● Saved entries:
▬▬▬
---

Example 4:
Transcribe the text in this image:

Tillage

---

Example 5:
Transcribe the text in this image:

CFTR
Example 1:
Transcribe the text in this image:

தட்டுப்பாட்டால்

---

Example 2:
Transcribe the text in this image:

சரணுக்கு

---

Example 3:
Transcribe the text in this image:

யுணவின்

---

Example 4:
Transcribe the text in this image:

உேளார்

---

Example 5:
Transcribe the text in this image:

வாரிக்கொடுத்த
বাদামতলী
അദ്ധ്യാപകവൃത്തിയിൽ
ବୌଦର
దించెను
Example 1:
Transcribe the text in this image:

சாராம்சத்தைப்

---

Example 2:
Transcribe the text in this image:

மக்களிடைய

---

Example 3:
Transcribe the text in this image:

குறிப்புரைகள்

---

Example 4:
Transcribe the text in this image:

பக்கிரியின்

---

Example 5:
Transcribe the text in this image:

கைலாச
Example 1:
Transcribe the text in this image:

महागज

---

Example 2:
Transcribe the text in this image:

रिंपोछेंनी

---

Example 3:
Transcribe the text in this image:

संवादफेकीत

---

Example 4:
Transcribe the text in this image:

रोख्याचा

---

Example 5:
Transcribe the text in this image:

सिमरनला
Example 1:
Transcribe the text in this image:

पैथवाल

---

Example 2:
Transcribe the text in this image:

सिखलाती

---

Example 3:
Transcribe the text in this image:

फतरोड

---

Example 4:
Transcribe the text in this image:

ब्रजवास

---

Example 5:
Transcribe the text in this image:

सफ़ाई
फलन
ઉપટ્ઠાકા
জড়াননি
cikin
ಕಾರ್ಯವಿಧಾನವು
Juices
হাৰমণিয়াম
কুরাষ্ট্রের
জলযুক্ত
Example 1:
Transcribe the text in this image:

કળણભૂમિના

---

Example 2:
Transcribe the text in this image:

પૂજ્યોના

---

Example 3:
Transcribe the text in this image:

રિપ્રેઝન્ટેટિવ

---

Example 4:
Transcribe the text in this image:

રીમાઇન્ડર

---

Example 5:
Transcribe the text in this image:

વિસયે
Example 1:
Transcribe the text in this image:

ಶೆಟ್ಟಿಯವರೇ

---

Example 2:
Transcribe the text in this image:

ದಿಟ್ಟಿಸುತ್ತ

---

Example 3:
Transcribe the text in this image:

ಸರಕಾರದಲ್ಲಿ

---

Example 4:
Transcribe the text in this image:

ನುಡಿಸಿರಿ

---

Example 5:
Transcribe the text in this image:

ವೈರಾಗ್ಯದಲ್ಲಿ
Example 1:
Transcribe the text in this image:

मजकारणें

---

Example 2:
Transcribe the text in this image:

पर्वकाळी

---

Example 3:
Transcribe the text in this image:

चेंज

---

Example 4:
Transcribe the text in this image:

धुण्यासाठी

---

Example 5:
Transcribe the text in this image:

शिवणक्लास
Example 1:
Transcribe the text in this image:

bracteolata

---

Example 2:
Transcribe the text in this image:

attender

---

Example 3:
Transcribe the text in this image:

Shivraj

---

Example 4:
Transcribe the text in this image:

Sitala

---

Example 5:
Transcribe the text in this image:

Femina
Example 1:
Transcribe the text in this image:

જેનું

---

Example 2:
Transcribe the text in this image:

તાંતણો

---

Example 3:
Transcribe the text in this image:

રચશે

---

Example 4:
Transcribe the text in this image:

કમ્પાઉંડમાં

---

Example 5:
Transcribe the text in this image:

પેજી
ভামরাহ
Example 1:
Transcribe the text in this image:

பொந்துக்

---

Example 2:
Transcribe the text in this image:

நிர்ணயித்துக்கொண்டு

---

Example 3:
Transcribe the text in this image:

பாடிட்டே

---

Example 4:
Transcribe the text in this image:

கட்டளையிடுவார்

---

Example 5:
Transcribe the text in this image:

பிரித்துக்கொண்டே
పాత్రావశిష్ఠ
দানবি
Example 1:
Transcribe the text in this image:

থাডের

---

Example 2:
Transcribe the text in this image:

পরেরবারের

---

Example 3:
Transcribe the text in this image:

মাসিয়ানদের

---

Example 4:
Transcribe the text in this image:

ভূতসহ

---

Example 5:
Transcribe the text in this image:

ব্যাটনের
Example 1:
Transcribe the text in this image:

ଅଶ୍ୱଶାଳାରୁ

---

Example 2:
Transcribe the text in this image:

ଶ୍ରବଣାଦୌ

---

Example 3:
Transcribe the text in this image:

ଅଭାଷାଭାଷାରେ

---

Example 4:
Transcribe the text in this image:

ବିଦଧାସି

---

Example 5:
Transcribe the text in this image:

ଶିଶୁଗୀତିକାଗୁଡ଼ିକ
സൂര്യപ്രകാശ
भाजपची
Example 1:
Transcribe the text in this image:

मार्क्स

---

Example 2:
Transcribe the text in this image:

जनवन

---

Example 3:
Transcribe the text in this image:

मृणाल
▬▬▬
● YOUR TASK:
Would you repeat all of the entries exactly?

● TASK RESULT:
---

Example 4:
Transcribe the text in this image:

Tillage

---

Example 5:
Transcribe the text in this image:

CFTR
Example 1:
Transcribe the text in this image:

தட்டுப்பாட்டால்

---

Example 2:
Transcribe the text in this image:

சரணுக்கு

---

Example 3:
Transcribe the text in this image:

யுணவின்

---

Example 4:
Transcribe the text in this image:

உேளார்

---

Example 5:
Transcribe the text in this image:

வாரிக்கொடுத்த
বাদামতলী
അദ്ധ്യാപകവൃത്തിയിൽ
ବୌଦର
దించెను
Example 1:
Transcribe the text in this image:

சாராம்சத்தைப்

---

Example 2:
Transcribe the text in this image:

மக்களிடைய

---

Example 3:
Transcribe the text in this image:

குறிப்புரைகள்

---

Example 4:
Transcribe the text in this image:

பக்கிரியின்

---

Example 5:
Transcribe the text in this image:

கைலாச
Example 1:
Transcribe the text in this image:

महागज

---

Example 2:
Transcribe the text in this image:

रिंपोछेंनी

---

Example 3:
Transcribe the text in this image:

संवादफेकीत

---

Example 4:
Transcribe the text in this image:

रोख्याचा

---

Example 5:
Transcribe the text in this image:

सिमरनला
Example 1:
Transcribe the text in this image:

पैथवाल

---

Example 2:
Transcribe the text in this image:

सिखलाती

---

Example 3:
Transcribe the text in this image:

फतरोड

---

Example 4:
Transcribe the text in this image:

ब्रजवास

---

Example 5:
Transcribe the text in this image:

सफ़ाई
फलन
ઉપટ્ઠાકા
জড়াননি
cikin
ಕಾರ್ಯವಿಧಾನವು
Juices
হাৰমণিয়াম
কুরাষ্ট্রের
জলযুক্ত
Example 1:
Transcribe the text in this image:

કળણભૂમિના

---

Example 2:
Transcribe the text in this image:

પૂજ્યોના

---

Example 3:
Transcribe the text in this image:

રિપ્રેઝન્ટેટિવ

---

Example 4:
Transcribe the text in this image:

રીમાઇન્ડર

---

Example 5:
Transcribe the text in this image:

વિસયે
Example 1:
Transcribe the text in this image:

ಶೆಟ್ಟಿಯವರೇ

---

Example 2:
Transcribe the text in this image:

ದಿಟ್ಟಿಸುತ್ತ

---

Example 3:
Transcribe the text in this image:

ಸರಕಾರದಲ್ಲಿ

---

Example 4:
Transcribe the text in this image:

ನುಡಿಸಿರಿ

---

Example 5:
Transcribe the text in this image:

ವೈರಾಗ್ಯದಲ್ಲಿ
Example 1:
Transcribe the text in this image:

मजकारणें

---

Example 2:
Transcribe the text in this image:

पर्वकाळी

---

Example 3:
Transcribe the text in this image:

चेंज

---

Example 4:
Transcribe the text in this image:

धुण्यासाठी

---

Example 5:
Transcribe the text in this image:

शिवणक्लास
Example 1:
Transcribe the text in this image:

bracteolata

---

Example 2:
Transcribe the text in this image:

attender

---

Example 3:
Transcribe the text in this image:

Shivraj

---

Example 4:
Transcribe the text in this image:

Sitala

---

Example 5:
Transcribe the text in this image:

Femina
Example 1:
Transcribe the text in this image:

જેનું

---

Example 2:
Transcribe the text in this image:

તાંતણો

---

Example 3:
Transcribe the text in this image:

રચશે

---

Example 4:
Transcribe the text in this image:

કમ્પાઉંડમાં

---

Example 5:
Transcribe the text in this image:

પેજી
ভামরাহ
Example 1:
Transcribe the text in this image:

பொந்துக்

---

Example 2:
Transcribe the text in this image:

நிர்ணயித்துக்கொண்டு

---

Example 3:
Transcribe the text in this image:

பாடிட்டே

---

Example 4:
Transcribe the text in this image:

கட்டளையிடுவார்

---

Example 5:
Transcribe the text in this image:

பிரித்துக்கொண்டே
పాత్రావశిష్ఠ
দানবি
Example 1:
Transcribe the text in this image:

থাডের

---

Example 2:
Transcribe the text in this image:

পরেরবারের

---

Example 3:
Transcribe the text in this image:

মাসিয়ানদের

---

Example 4:
Transcribe the text in this image:

ভূতসহ

---

Example 5:
Transcribe the text in this image:

ব্যাটনের
Example 1:
Transcribe the text in this image:

ଅଶ୍ୱଶାଳାରୁ

---

Example 2:
Transcribe the text in this image:

ଶ୍ରବଣାଦୌ

---

Example 3:
Transcribe the text in this image:

ଅଭାଷାଭାଷାରେ

---

Example 4:
Transcribe the text in this image:

ବିଦଧାସି

---

Example 5:
Transcribe the text in this image:

ଶିଶୁଗୀତିକାଗୁଡ଼ିକ
സൂര്യപ്രകാശ
भाजपची
Example 1:
Transcribe the text in this image:

मार्क्स

---

Example 2:
Transcribe the text in this image:

जनवन

---

Example 3:
Transcribe the text in this image:

मृणाल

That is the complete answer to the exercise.